Yang lebih penting, perusahaan mengubah cara mereka menangani konfigurasi yang berisiko. Dalam pernyataannya, LayerZero menyatakan DVN "tidak akan menandatangani atau menguatkan pesan dari aplikasi apa pun yang menggunakan konfigurasi 1/1," sebuah pergeseran kebijakan langsung yang ditujukan untuk mencegah pengulangan mode kegagalan KelpDAO.
Perusahaan juga menjangkau proyek-proyek yang masih memakai konfigurasi 1/1 untuk memigrasikannya ke model multi-DVN dengan redundansi, sekaligus mengakui bahwa fleksibilitas konfigurasi tanpa pagar keselamatan yang dipaksakan terlalu permisif dalam praktiknya.
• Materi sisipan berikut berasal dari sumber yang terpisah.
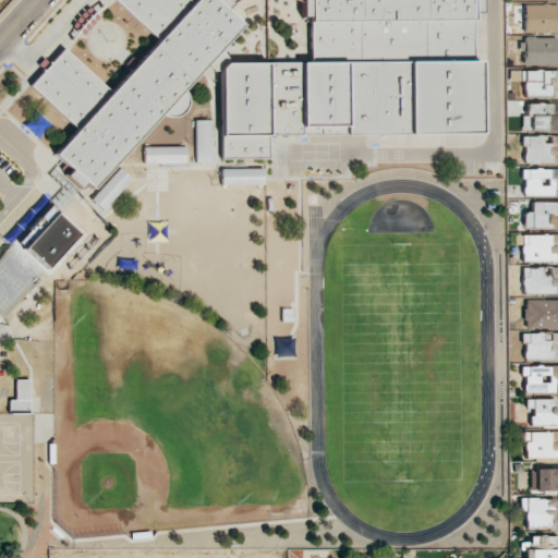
[(477,133),(474,0),(194,0),(191,3),(186,0),(116,0),(158,43),(108,92),(65,48),(29,84),(76,131),(51,155),(82,185),(92,185),(161,116),(185,116),(185,86),(208,63),(219,74),(221,159),(267,159),(266,137),(477,133)]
Gambaran atribusi juga semakin menguat. Chainalysis mengaitkan eksploit tersebut ke Lazarus Group milik Korea Utara dan secara spesifik TraderTraitor, sementara Nexus Mutual menyatakan pesan palsu menguras 292 juta dolar AS dari jembatan KelpDAO dalam waktu kurang dari 46 menit, menjadikannya salah satu kerugian DeFi terbesar tahun 2026.
Hasilnya adalah pelajaran yang familiar namun brutal untuk infrastruktur lintas-chain: kontrak pintar bisa tetap utuh dan protokol tetap bisa gagal dalam praktik jika lapisan kepercayaan off-chain cukup lemah. LayerZero kini berusaha membuktikan bahwa pelajaran yang tepat dari pencurian jembatan senilai 292 juta dolar AS bukanlah keamanan modular gagal, melainkan membiarkan siapa pun menjalankan setup single-signer adalah kesalahan sebenarnya.